A chair has taken over the country. The furniture – a common object present in everyone’s life, regardless of gender or class – has been on the front page of newspapers, the focus of political debates, and the subject of endless memes.

This is not the first time this accessory piece has taken the spotlight. Humans (particularly artists) have a great fascination for the object with legs, arms, and back.

From the simplicity of a beach lounger to the nobility of a throne, from a swivel office chair to the lethal punishment of the electric chair – the symbolism can represent rest, work, power, justice, and much more.

Beyond the literal sense, chairs can be used in design and visual arts as a means of expressing complex thoughts and emotions (apparently, also in politics).

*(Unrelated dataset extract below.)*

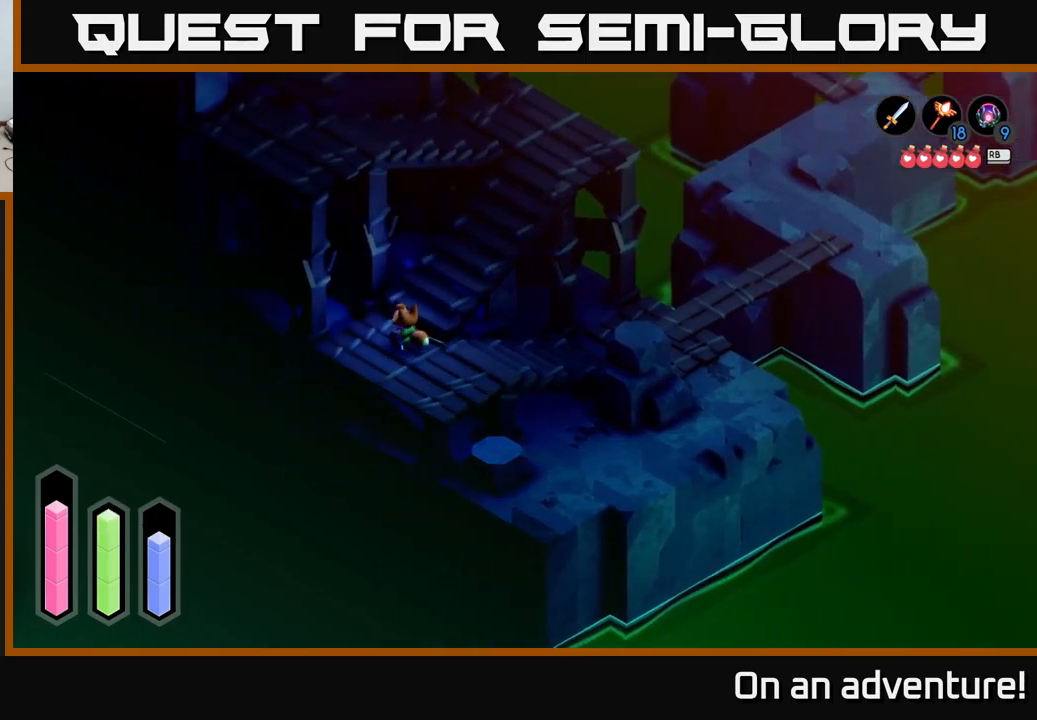
{"buttons": ["A"], "left_stick": "up-right", "right_stick": "center", "events": [[34, "left_stick", "up-right"]]}
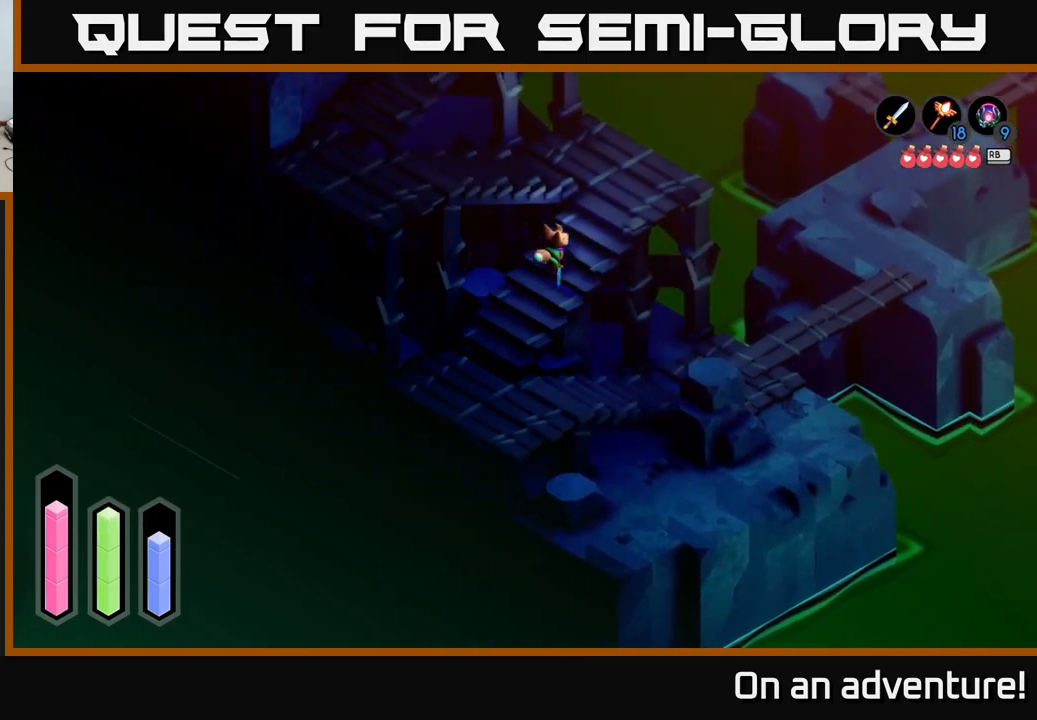
{"buttons": ["A"], "left_stick": "left", "right_stick": "center", "events": [[367, "left_stick", "up-left"], [450, "left_stick", "left"]]}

“The chair is the most iconic object of design and has infinite variations; it’s a challenge that every designer will want to face at some point and create ‘their chair’, because it’s inexhaustible, whether in form, size, material, technology, thoughts, and messages,” design curator Livia Debanne told Brazil Journal. “We can tell the history of humanity through this object.”

The sculptural shape of a chair attracts artists and designers. Alongside Nessia Pope, Livia recently organized an exhibition at the Luisa Strina Gallery. A chair is a chair is a chair, which ended yesterday, showcased versions of the object created by 51 contemporary and modern artists.

“While industrial designers typically need to consider issues like mass production or ergonomics, artists can venture with spontaneity into materials and techniques, commenting on social, political, technological, and cultural dynamics,” said Livia.

In painting, a chair has been more than just a background or decorative object. The cultural themes of an era are reflected in paintings through chairs.

During the Renaissance, paintings featured detailed and realistic chairs, instrumental in the development of a new perspective on canvases. In the following centuries, chairs were prominent elements in domestic scenes, as seen in the famous works of the Dutch painter Vermeer.

In the 19th century, chairs took on a more emotional role, as in Van Gogh’s paintings. There were two iconic paintings that became his most important and innovative still lifes after the Sunflowers. The chairs represented those who were absent: Van Gogh and Gauguin during their time together in Arles.

In the first painting, Van Gogh’s Chair, now part of the National Gallery’s collection in London, the viewer sees a rustic yellow straw chair – the artist’s favorite color – with personal items on the seat: a pipe and a tobacco pouch, almost creating a self-portrait of the artist.

The second painting, Gauguin’s Chair, now in the Van Gogh Museum in Amsterdam, shows a much more comfortable chair than Van Gogh’s, suggesting a more sophisticated and complex person, also with objects on the seat, this time a lit candle and two books.

Van Gogh’s Chair was reimagined by David Hockney a century later. The English painter elevated the chair to a central element in his compositions, using it as a symbol of humor and the passage of time.

“Using chairs as a narrative instrument, from the invisible and the unsaid, is a way of telling stories through visual means,” said Hockney.

“Everything is autobiographical and everything is a portrait, even if it’s a chair,” agreed Lucien Freud.

A chair in art can be a self-portrait, but its violent use in politics paints a different picture: the decline of civility.